The longer this campaign of rejectionism continues, the more it undermines Palestinian self-confidence in terms of achieving statehood through political compromise and the more it empowers the extremists. Since the late 1980s, when Hamas was founded, the militant Islamic movement has grown in strength and popularity, taking over the Gaza Strip - as was sought by the Israelis - and countering the efforts of Palestine's legitimate government to engage in the peace process. The moderate leadership has been relegated to the sidelines, marginalized not only by Israel's extremist policies but by the weakness of a Palestinian voice that is divided, disorganized and effectively dysfunctional.
As Abbas' leadership seemingly comes to an end, brought on as much by Palestinian rejectionism and violence as it was undermined by Israel's extremist right-wing governments and racist apartheid policies, the Palestinians face a dismal future in which moderate secular voices are replaced by extremist and narrowly focused religious activism from groups like Hamas.
If Pence really cared about Israel, as he claims, he would recognize that the collapse of Palestinian moderation is just as destructive to the future of Israel as it is to the national aspirations of the Palestinian people. The truth is that, without two states, Israel will almost certainly one day be destroyed, not by moderates who embrace compromise based on the two-state solution, but by violent extremists on both sides, who will turn Israel and the Occupied Territories into battlefields.

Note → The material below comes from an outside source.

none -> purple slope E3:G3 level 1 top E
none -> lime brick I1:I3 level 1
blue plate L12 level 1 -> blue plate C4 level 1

Both sides will suffer because rejectionism and political bias against the rule of law and Palestinian human rights will only serve to empower the fanatics. Pence should show courage and extend a hand to the Palestinians, even if he believes the Palestinians will, through the expansion of their suffering and hopelessness, reject that hand. Victims of apartheid and oppression should not be condemned because they suffer from an absence of hope, which Pence and others have failed to provide.